Bizerte: alerte à la plage Aïn Mariem, la contamination fécale est confirmée !
Les résultats d’analyses microbiologiques, rendus publics mardi le 15 juillet 2026 par l’Association Bizerte Maritime, sont sans appel : l’eau de baignade de la plage Sidi Salem, à Aïn Mariem, est impropre à la baignade. La présence avérée de bactéries pathogènes, dont des salmonelles et des streptocoques intestinaux, constitue un risque sanitaire avéré pour des milliers d’estivants.
Un constat alarmant qui relance, une fois encore, la question épineuse du traitement des eaux usées en amont et de la surveillance des rejets côtiers.
Des analyses qui sèment le trouble
Prélevés le 15 juillet dernier, les échantillons d’eau de mer et d’eau de rejet ont été soumis à trois indicateurs majeurs de contamination fécale. Premier enseignement, et non des moindres : Escherichia coli, la bactérie emblématique de la pollution fécale, est totalement absente du milieu marin malgré une concentration vertigineuse de 400 000 UFC/100 mL dans l’effluent rejeté. Une disparition que les spécialistes attribuent en partie à l’effet bactéricide du sel, un fait salutaire mais insuffisant pour garantir la salubrité des lieux.
Car l’alerte est ailleurs. Les analyses révèlent en effet la présence de deux autres agents pathogènes, bien plus résistants et tout aussi inquiétants.
Salmonella : un danger anormal en eau de mer
Avec 3 000 UFC/100 mL dans l’eau de baignade – contre 9 000 au point de rejet – la présence de salmonelles est jugée « anormale » par les experts. La réglementation est claire : la norme est fixée à zéro UFC/mL pour une eau de baignade sûre. Leur simple détection signale un risque sanitaire de masse, particulièrement chez les enfants et les personnes vulnérables, exposées à des gastro-entérites aiguës et des infections systémiques.
Streptocoques intestinaux : une contamination fécale tenace
Autre chiffre frappant : les streptocoques intestinaux affichent une concentration identique – 11 000 UFC/100 mL – dans l’effluent et dans l’eau de mer. Cette égalité témoigne de leur grande résistance en milieu salin et d’une pollution fécale durable, qui ne se dilue pas, ne disparaît pas, et s’installe.
Quels risques pour les baigneurs ?
Gastro-entérites, diarrhées sévères, infections cutanées, otites, conjonctivites ou encore infections respiratoires : le tableau clinique potentiel est large et préoccupant. En cette période estivale où la fréquentation de la plage atteint son pic, l’exposition collective à ces agents pathogènes pourrait transformer un lieu de détente en foyer de contaminations multiples.

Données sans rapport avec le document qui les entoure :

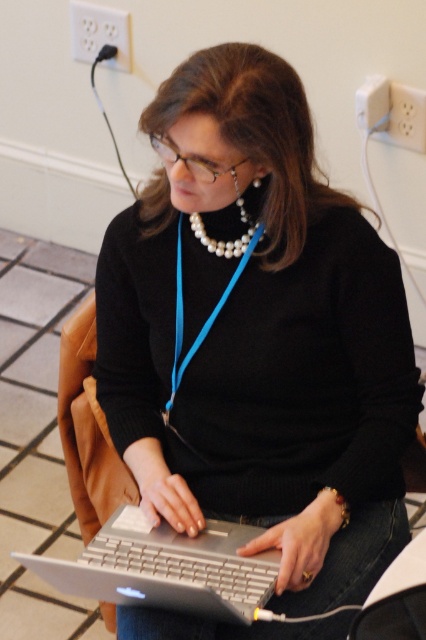
You are a fashion designer observing the woman in the image. You need to determine which accessory at center is wider between the blue fabric lanyard at center and the pearl necklace at center. Which one is wider?

The blue fabric lanyard at center is wider than the pearl necklace at center according to the description.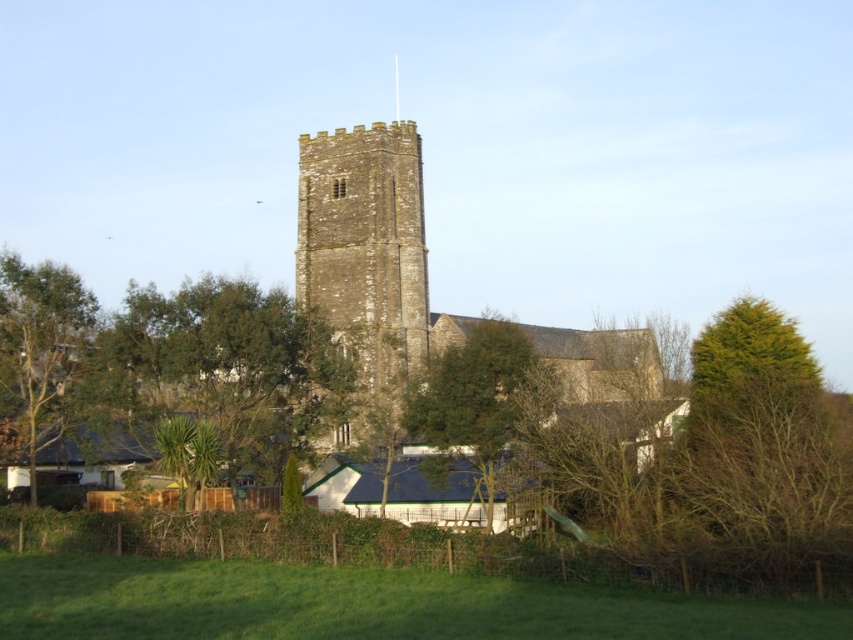
Question: Which is nearer to the green leafy tree at center?

Choices:
 (A) brown stone tower at center
 (B) brown stone church at center

Answer: (B)

Question: Which point is farther to the camera?

Choices:
 (A) (303, 252)
 (B) (337, 179)

Answer: (A)

Question: Can you confirm if brown stone tower at center is positioned below green leafy tree at center?

Choices:
 (A) no
 (B) yes

Answer: (A)

Question: Can you confirm if brown stone church at center is positioned below brown stone tower at center?

Choices:
 (A) no
 (B) yes

Answer: (B)

Question: Is brown stone tower at center positioned at the back of green leafy tree at center?

Choices:
 (A) no
 (B) yes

Une interdiction de baignade réclamée
Face à ces données, l’Association Bizerte Maritime est formelle : l’eau de Sidi Salem n’est pas propre à la baignade. Elle recommande d’interdire l’accès au public, ou à tout le moins de restreindre strictement le périmètre des zones de baignade proches des émissaires.

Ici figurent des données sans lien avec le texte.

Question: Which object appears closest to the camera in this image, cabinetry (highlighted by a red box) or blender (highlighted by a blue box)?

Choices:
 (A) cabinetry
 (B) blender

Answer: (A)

Au-delà du constat, l’association interpelle les pouvoirs publics sur l’urgence d’une action coordonnée :
- réaliser des analyses régulières tout au long de la saison estivale,
- interdire la baignade tant que les résultats ne sont pas favorables,
- traiter les effluents en amont pour réduire la charge polluante,
- contrôler les rejets afin d’éviter toute épidémie chez les baigneurs et la propagation de maladies infectieuses.
À plus long terme, des solutions durables doivent être envisagées : réhabilitation des réseaux d’assainissement, création de zones tampons végétalisées, sensibilisation des riverains, et restauration des écosystèmes marins menacés par cette pollution chronique.
Préserver nos plages, c’est protéger notre santé et notre environnement
Si la mer offre au regard un spectacle immuable de beauté, elle dissimule souvent sous ses eaux les conséquences de nos rejets. Les coquillages, les poissons, les tortues et toute la biodiversité marine – qui font la richesse du littoral tunisien – sont les premières victimes de cette dégradation silencieuse. Mais ce sont bien les baigneurs, aujourd’hui exposés, qui en paient le prix fort.
L’heure n’est plus à l’indifférence, mais à une mobilisation responsable. Le droit à une eau de baignade saine est un impératif de santé publique. Il est temps d’agir, avant que les plages ne deviennent, sous un soleil radieux, le théâtre de risques invisibles.